__Task objective__: Would you return the listing that follows exactly, leaving its pictures behind?

__Provided data__:
= = =
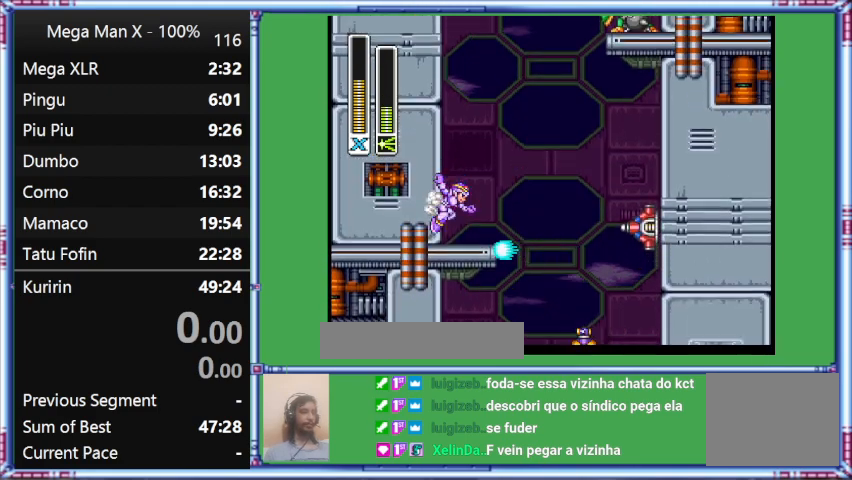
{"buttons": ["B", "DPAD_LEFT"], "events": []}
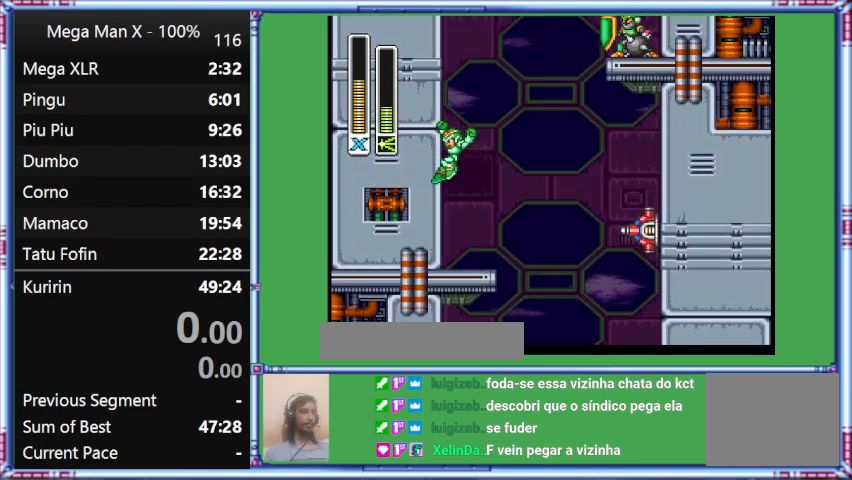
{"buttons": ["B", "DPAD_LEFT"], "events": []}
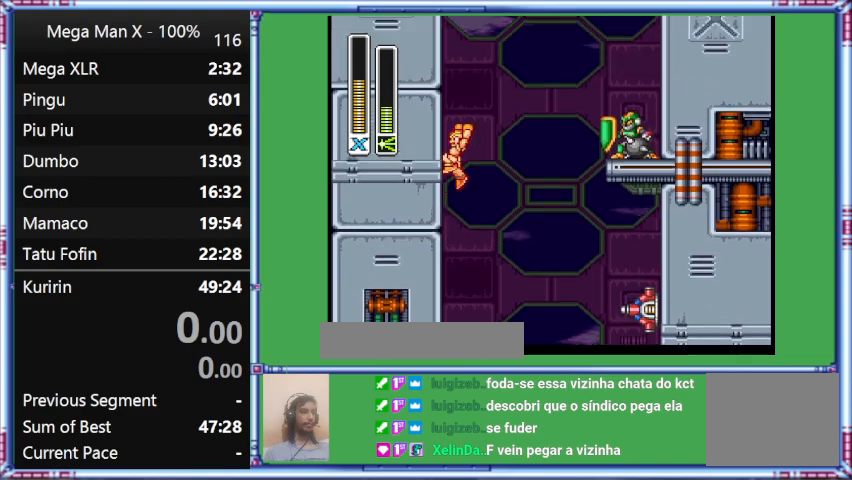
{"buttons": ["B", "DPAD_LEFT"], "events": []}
= = =
__Answer__:
{"buttons": ["B", "DPAD_LEFT"], "events": []}
{"buttons": ["B", "DPAD_LEFT"], "events": []}
{"buttons": ["B", "DPAD_LEFT"], "events": []}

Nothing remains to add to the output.